Promotive and protective effects of community-related positive childhood experiences on adult health outcomes in the context of adverse childhood experiences: a nationwide cross-sectional survey in Japan
Promotive and protective effects of community-related positive childhood experiences on adult health outcomes in the context of adverse childhood experiences: a nationwide cross-sectional survey in Japan

Promotive and protective effects of community-related positive childhood experiences on adult health outcomes in the context of adverse childhood experiences: a nationwide cross-sectional survey in Japan

BMJ Open. 2024 Jun 25;14(6):e082134. doi: 10.1136/bmjopen-2023-082134.

ABSTRACT

OBJECTIVE: Although adverse childhood experiences (ACEs) are associated with poor health in adulthood, positive childhood experiences (PCEs) can reduce the risk of negative health outcomes. This study aimed to investigate whether PCEs in the community (CPCEs, ie, trusted adults other than parents, supportive friends, belongingness to school, or community traditions) would have an independent effect on better health outcomes and moderate the association between ACEs and adult illnesses.

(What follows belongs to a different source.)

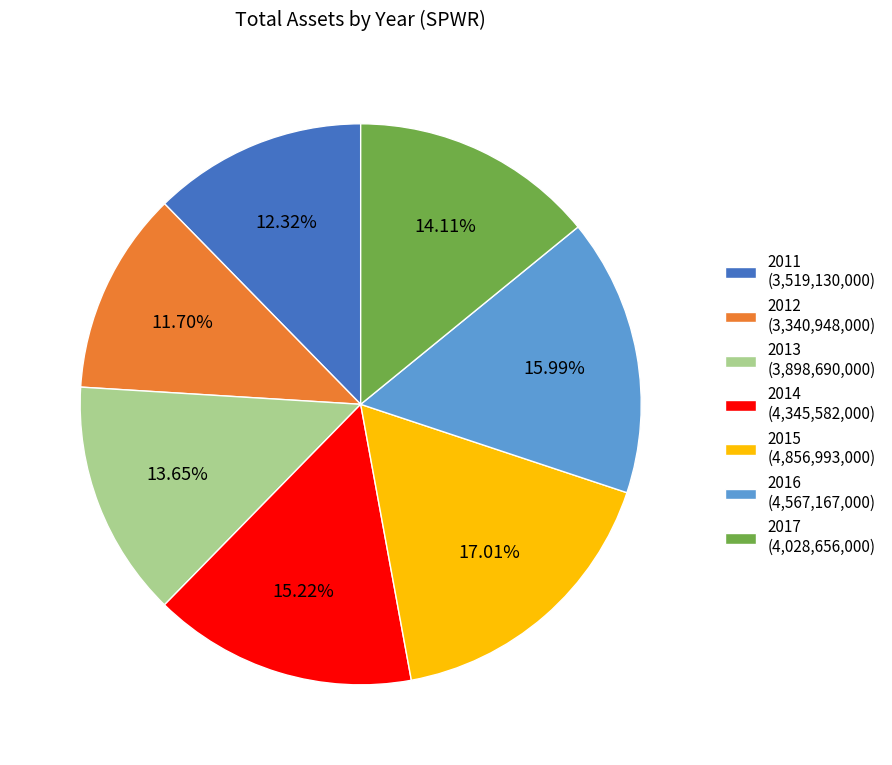

To the nearest percent, what portion does 2014 represent?

15%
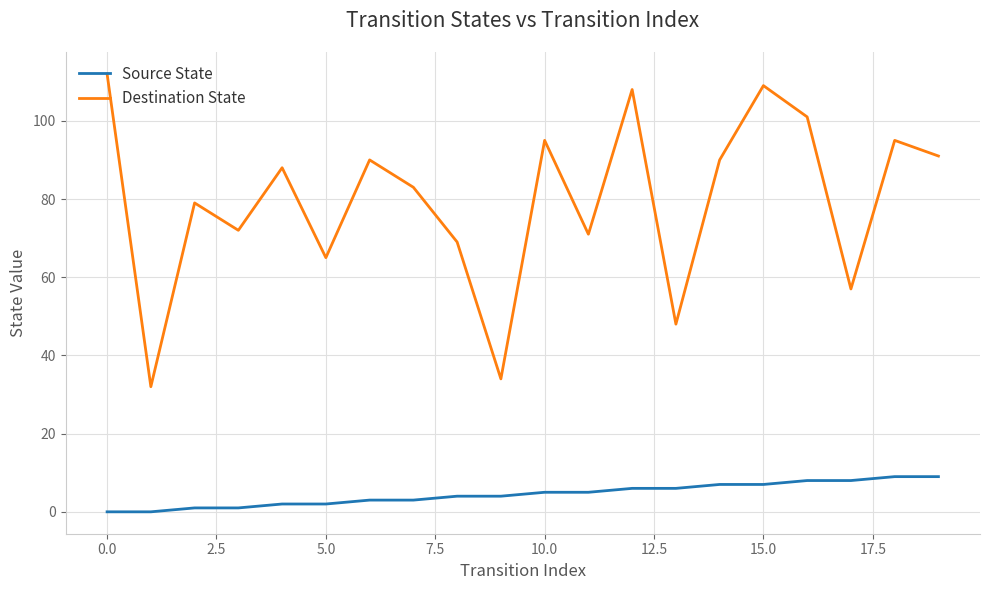

What is the highest value of the Source State series?

9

DESIGN: Cross-sectional survey.

SETTING: Data were gathered from a nationwide, cross-sectional internet survey conducted in Japan in 2022.

PARTICIPANTS: This study included 28 617 Japanese adults aged 18-82 years (51.1% female; mean age=48.1 years).

PRIMARY AND SECONDARY OUTCOME MEASURES: The associations among self-reported ACEs, CPCEs before the age of 18 years and current chronic diseases (eg, cancer and depression) were investigated using multivariable logistic regression models.

RESULTS: CPCEs were associated with lower odds of adult diseases (such as stroke, chronic obstructive pulmonary disease (COPD), chronic pain, depression, suicidal ideation and severe psychological distress) after adjusting for ACEs. More CPCEs weakened the association between ACEs and adult diseases. Specifically, among those with ACEs, ≥3 CPCEs (vs 0-2 CPCEs) lowered the adjusted prevalence by ≥50% for stroke (2.4% to 1.2%), COPD (2.2% to 0.7%) and severe psychological distress (16.4% to 7.4%).

CONCLUSION: CPCEs could reduce ACE-related risk of poor physical and mental health in later life. Early-life interventions that enhance PCEs in schools and/or neighbourhoods are recommended.